Important: This will only work if your Linux machine is configured to use a UTF-8 locale. As far as I know, this is standard in most modern Linux distributions. For Gentoo, see ‘Using UTF-8 with Gentoo’. All you have to do is to enable the unicode use flag and set unicode="YES" in /etc/rc.conf.

  • Install unison (and openssh, if it is not installed yet) on the Linux machine. In Gentoo, a simple emerge unison as root is enough, it should not be much harder in other Linux distributions. Remember the version number of unison — the major and minor version of unison have to agree on both computers. The one I used is 2.27.
  • Start the ssh daemon on the Linux machine. In Gentoo, enter /etc/init.d/sshd start as root.
  • On the Windows machine, go to the Cygwin website and download setup.exe. Start the installer, click through and select openssh and unison to be installed as well. Make sure that you have identical major and minor versions of unison on both computers!
  • Here is the important step: Go to the UTF-8 Cygwin project page and download the binary cywgin1.dll package (currently called cygwin1-dll-20-11-18.tar.bz2). Unpack the dll and put it into c:\CYGWIN\bin, assuming that is where you installed Cygwin, and replace the standard dll with it. This dll translates the internal Windows file name encoding to UTF-8, magically making unison ‘just work’.
  • Start cygwin and run unison once to set up the home directory.
  • Edit ~/.unison/default.pdf or c:\CYGWIN\home\username\.unison\default.pdf, respectively, (perhaps with a text editor which is able to respect UNIX line breaks, I am not sure about that) to configure unison.
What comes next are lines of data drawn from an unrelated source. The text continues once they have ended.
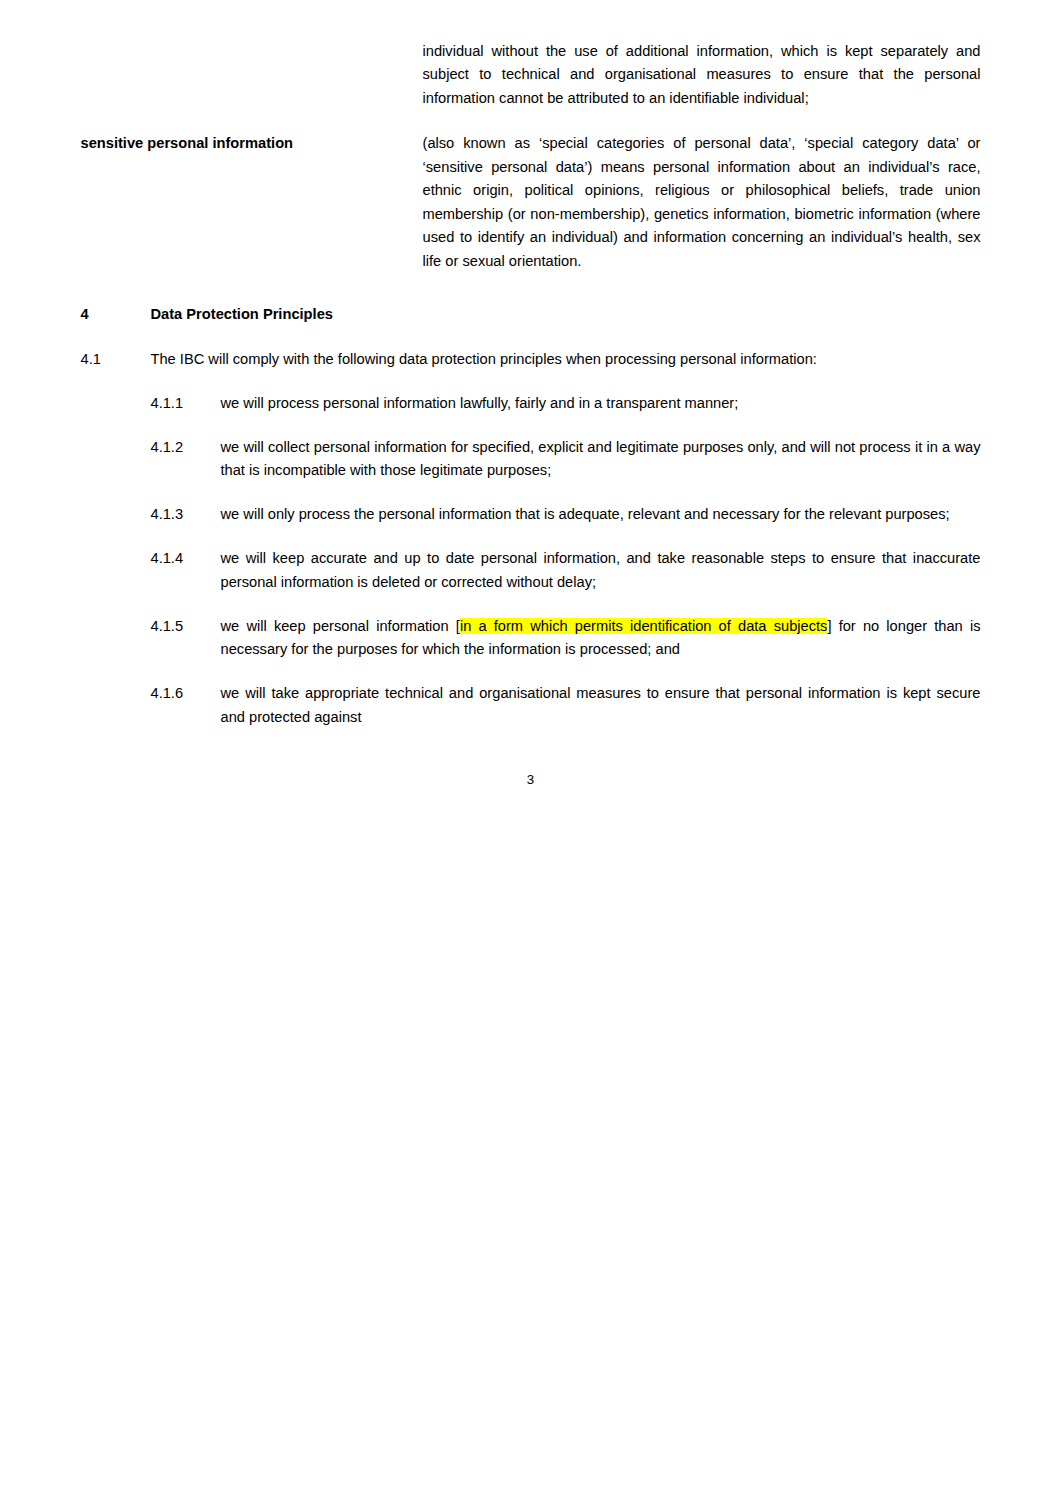individual without the use of additional information, which is kept separately and subject to technical and organisational measures to ensure that the personal information cannot be attributed to an identifiable individual;
sensitive personal information
(also known as ‘special categories of personal data’, ‘special category data’ or ‘sensitive personal data’) means personal information about an individual’s race, ethnic origin, political opinions, religious or philosophical beliefs, trade union membership (or non-membership), genetics information, biometric information (where used to identify an individual) and information concerning an individual’s health, sex life or sexual orientation.
4 Data Protection Principles
4.1
The IBC will comply with the following data protection principles when processing personal information:
4.1.1
we will process personal information lawfully, fairly and in a transparent manner;
4.1.2
we will collect personal information for specified, explicit and legitimate purposes only, and will not process it in a way that is incompatible with those legitimate purposes;
4.1.3
we will only process the personal information that is adequate, relevant and necessary for the relevant purposes;
4.1.4
we will keep accurate and up to date personal information, and take reasonable steps to ensure that inaccurate personal information is deleted or corrected without delay;
4.1.5
we will keep personal information [in a form which permits identification of data subjects] for no longer than is necessary for the purposes for which the information is processed; and
4.1.6
we will take appropriate technical and organisational measures to ensure that personal information is kept secure and protected against
3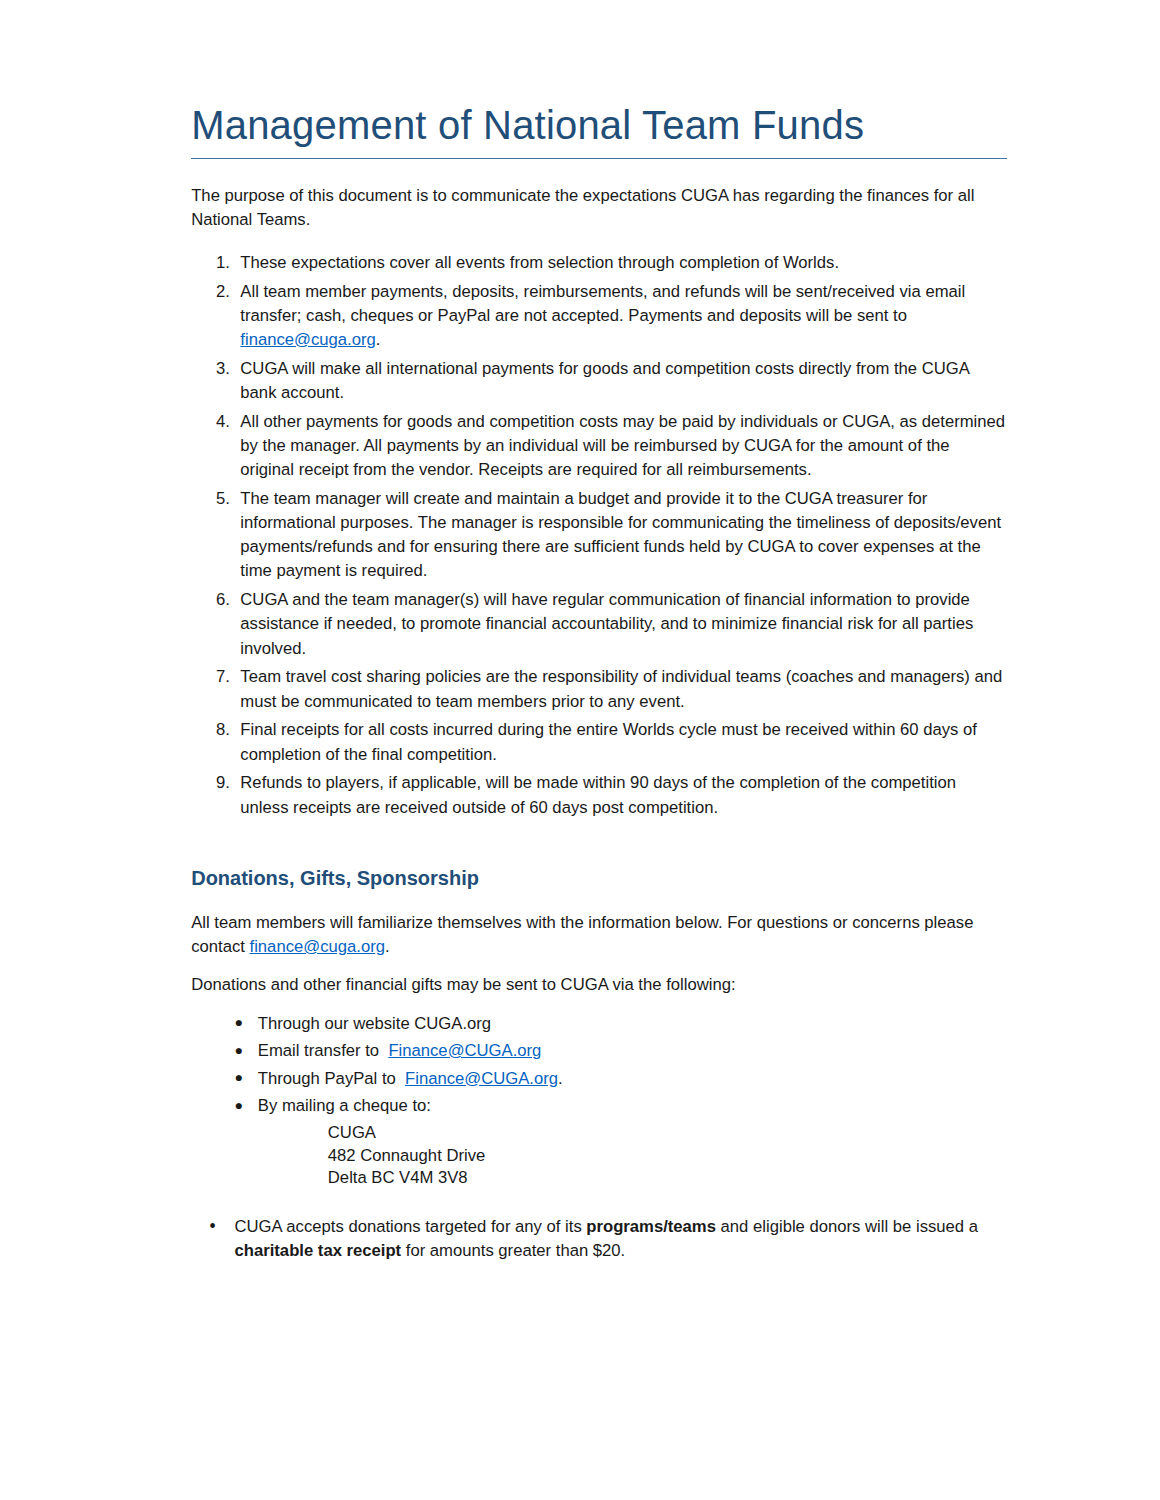Management of National Team Funds
The purpose of this document is to communicate the expectations CUGA has regarding the finances for all National Teams.
These expectations cover all events from selection through completion of Worlds.
All team member payments, deposits, reimbursements, and refunds will be sent/received via email transfer; cash, cheques or PayPal are not accepted. Payments and deposits will be sent to finance@cuga.org.
CUGA will make all international payments for goods and competition costs directly from the CUGA bank account.
All other payments for goods and competition costs may be paid by individuals or CUGA, as determined by the manager. All payments by an individual will be reimbursed by CUGA for the amount of the original receipt from the vendor. Receipts are required for all reimbursements.
The team manager will create and maintain a budget and provide it to the CUGA treasurer for informational purposes. The manager is responsible for communicating the timeliness of deposits/event payments/refunds and for ensuring there are sufficient funds held by CUGA to cover expenses at the time payment is required.
CUGA and the team manager(s) will have regular communication of financial information to provide assistance if needed, to promote financial accountability, and to minimize financial risk for all parties involved.
Team travel cost sharing policies are the responsibility of individual teams (coaches and managers) and must be communicated to team members prior to any event.
Final receipts for all costs incurred during the entire Worlds cycle must be received within 60 days of completion of the final competition.
Refunds to players, if applicable, will be made within 90 days of the completion of the competition unless receipts are received outside of 60 days post competition.
Donations, Gifts, Sponsorship
All team members will familiarize themselves with the information below. For questions or concerns please contact finance@cuga.org.
Donations and other financial gifts may be sent to CUGA via the following:
Through our website CUGA.org
Email transfer to Finance@CUGA.org
Through PayPal to Finance@CUGA.org.
By mailing a cheque to:
CUGA
482 Connaught Drive
Delta BC V4M 3V8
CUGA accepts donations targeted for any of its programs/teams and eligible donors will be issued a charitable tax receipt for amounts greater than $20.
An easy example is

    root = /cygdrive/drive_letter/Path/to/Directory to synchronize/
    root = ssh://user@linux_computer//home/user/path/
    

    Detailed descriptions of the file format can be found in the unison manual. For Gentoo, do not forget to add addversionno = true, since the name of the unison binary is actually unison-2.27.

  • Start unison by either starting a Cygwin shell and entering unison or just by executing C:\CYGWIN\bin\unison-2.27.exe directly. Enter your Linux machine password, and everything should work.

The first synchronisation will take a long time, but subsequent runs will be much faster. Determining changed files in about 50GB of data takes less than 5 minutes for me. Transferring the changed files is done via rsync which is also quite efficient, but this of course depends largely on the amount of changed data. This should work in a local network as well as over the internet. I encourage you to try, I highly recommend it.